Fixed Income Trading Is Primed for an Evolutionary Leap
Lee Olesky
Chairman of the Board, Tradeweb Markets
In an opinion piece published by the Financial Times, Tradeweb CEO, Lee Olesky discusses how data science will drive an evolutionary leap in electronic fixed income trading, and a move towards more intelligent, efficient and effective workflows.
The growth of electronic trading in fixed income has always been driven by efficiency, but we’ll begin to see data science and analytics fuel new levels of smart trading this year.
Marketplaces such as Tradeweb have spent the last 15 to 20 years building out infrastructure to digitise these businesses and organise their trading activity through more streamlined workflows and trading protocols.
Yet, even now, a significant portion of trading activity still takes place over the telephone or chat messaging. In reality the industry relies on a large and diverse network of market participants, helping to facilitate institutional, retail and wholesale trading of fixed income and derivatives.
This means there is still an imbalance between the majority of investors trading online and the proportion of business, or volume, that they execute electronically.
Platforms have centralised market participants, and technology has enhanced how they interact and process trades; but the future of electronic markets will infuse big trading data to inform these systems and make them even more intelligent, efficient and effective.

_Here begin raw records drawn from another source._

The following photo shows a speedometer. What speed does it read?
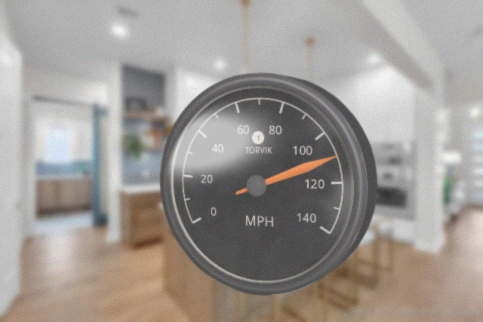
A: 110 mph
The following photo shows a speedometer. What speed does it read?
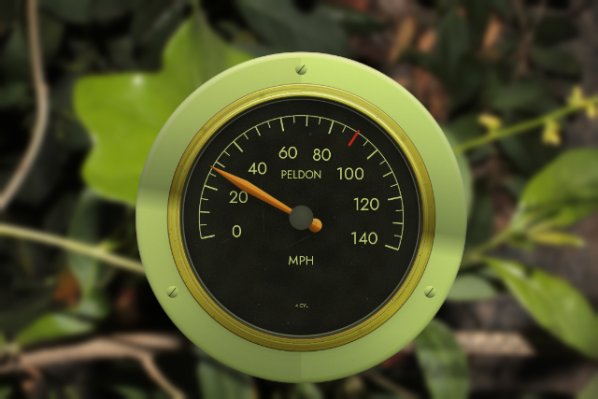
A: 27.5 mph
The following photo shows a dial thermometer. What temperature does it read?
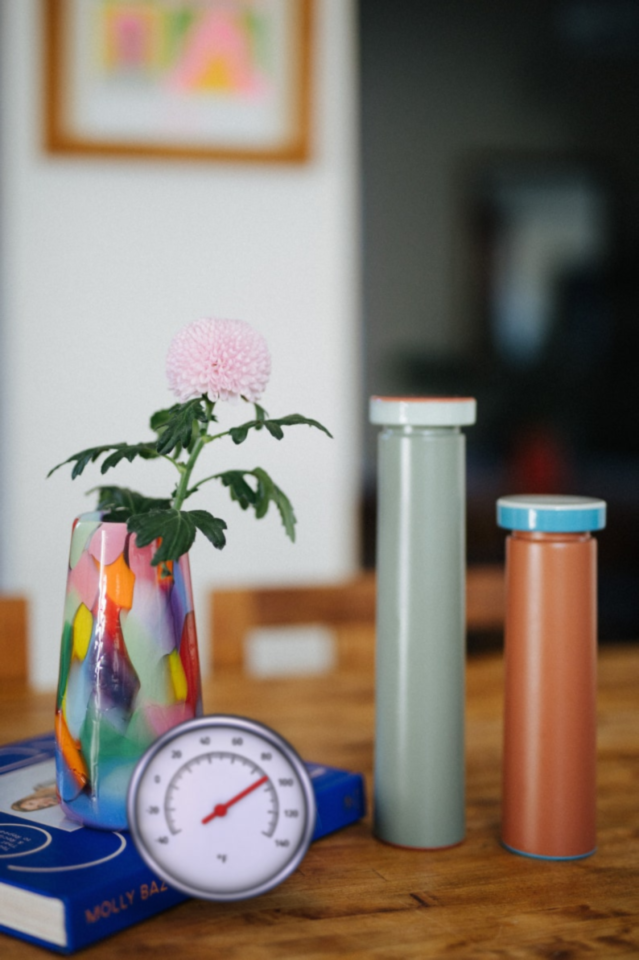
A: 90 °F
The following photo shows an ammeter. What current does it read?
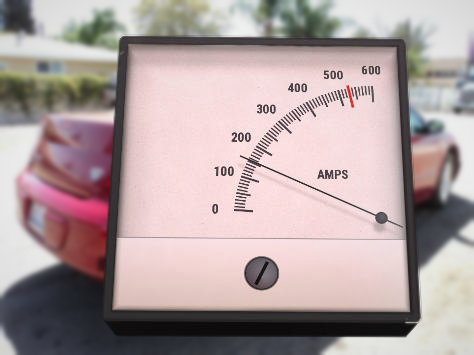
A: 150 A
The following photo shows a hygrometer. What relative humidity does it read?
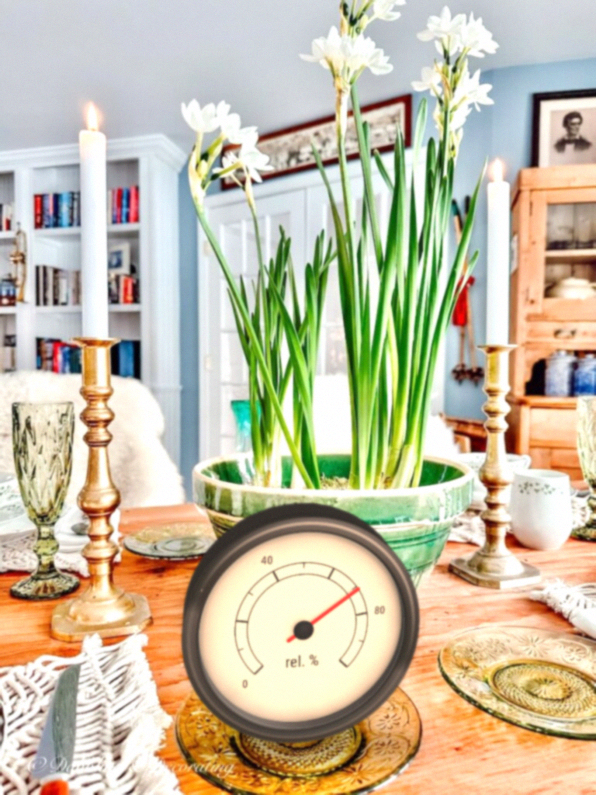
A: 70 %
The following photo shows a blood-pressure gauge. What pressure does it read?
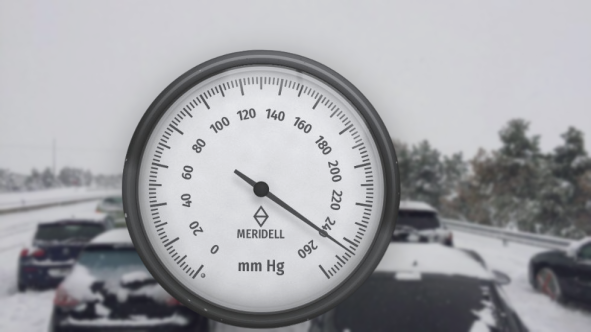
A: 244 mmHg
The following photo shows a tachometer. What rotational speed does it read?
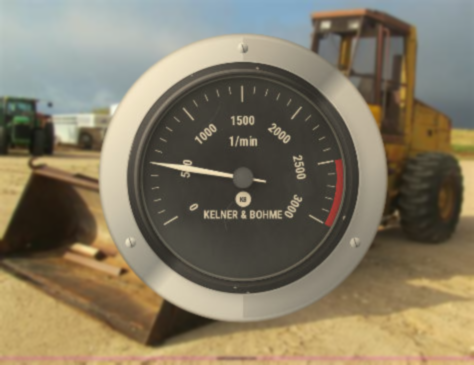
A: 500 rpm
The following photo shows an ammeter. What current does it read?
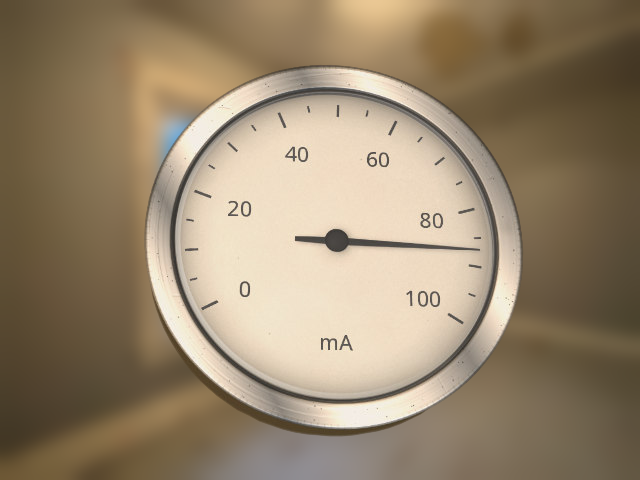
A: 87.5 mA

Terms like “intelligent execution” will come to define the integration of data science with fixed income marketplaces, with more sophisticated trading technology to identify counterparties, discover market liquidity and execute trades effectively across a range of market structures.

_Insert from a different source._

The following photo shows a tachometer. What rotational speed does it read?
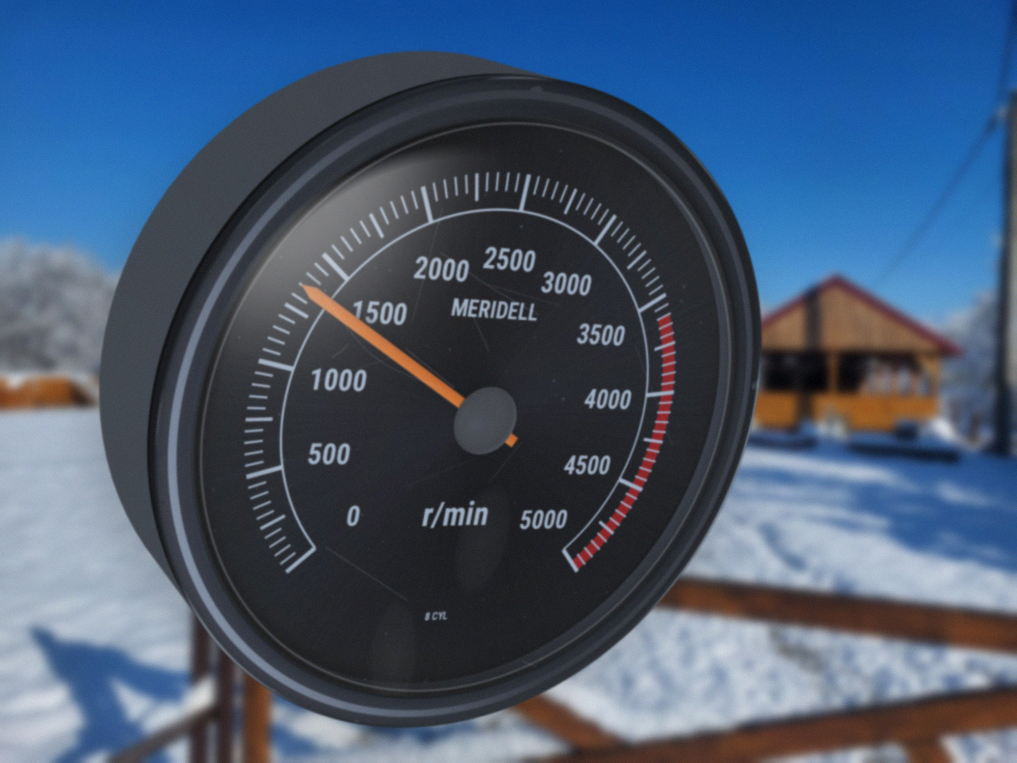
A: 1350 rpm
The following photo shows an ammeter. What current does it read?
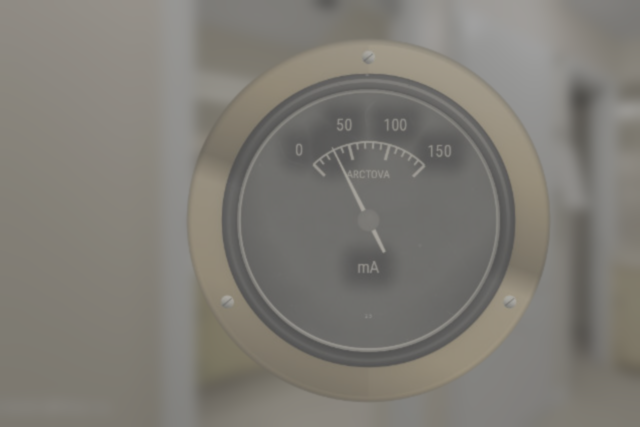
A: 30 mA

Now that trading venues can access liquidity across asset classes, we will be able to integrate machine learning to make trading smarter, and automate processes to streamline price discovery and operational efficiency.
Where the major benefit of electronic trading once focused on reducing inefficiencies in trading, the technology can now yield valuable data that can better inform how institutional investors transact.

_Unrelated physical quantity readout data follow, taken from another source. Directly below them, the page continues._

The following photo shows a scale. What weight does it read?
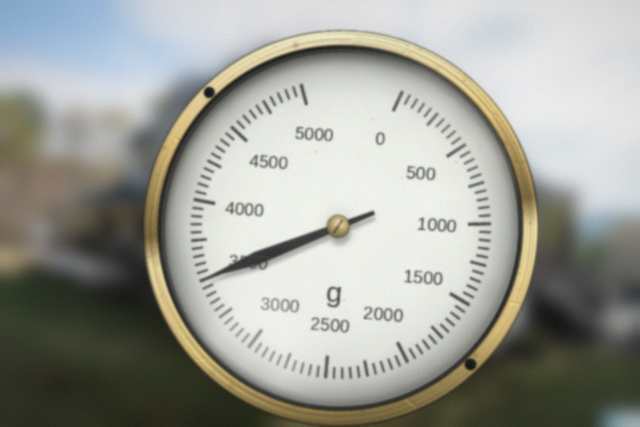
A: 3500 g
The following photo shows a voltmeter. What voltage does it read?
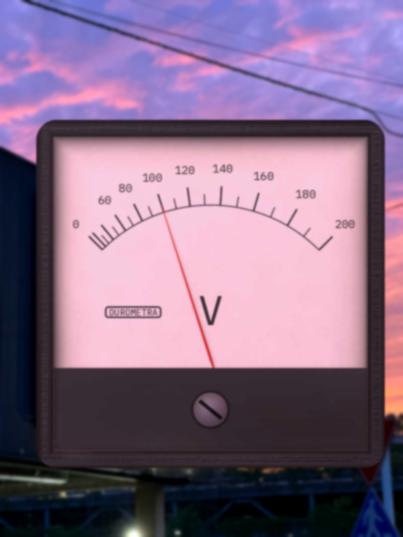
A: 100 V
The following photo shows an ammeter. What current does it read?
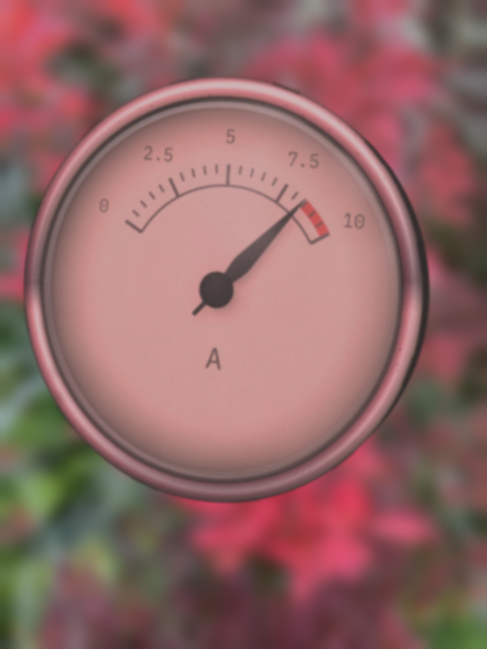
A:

For example, centralised hubs — which include Tradeweb and others — will allow market participants to see inventories, axes, runs and streams in one place. Data will help them choose from a complete spectrum of trading protocols to get their trade done with the right balance of immediacy and information disclosure — ranging from electronic processing of discreetly-negotiated trades to anonymous trading with all types of counterparties.
Integrating order and risk management systems with trading platforms will leverage intelligence throughout the entire workflow, including post-trade, where data will become better organised into more meaningful transaction cost analysis, risk management and compliance. Traders will also be able to use this data to help automate some trades too.
These are all signals that the fixed income industry is primed for an evolutionary leap in electronic trading, and 2017 will bring meaningful strides towards more fully integrated and intelligent workflows for the trading community.
Intelligent execution will come to characterise new technology that helps suggest, and in time, manage more trading activity across electronic platforms.
This will enable human traders to focus on more complicated trades, and improve their ability to navigate the marketplace with more information. Increased regulation will accelerate this process, as market participants will need to comply with reform and to remain competitive.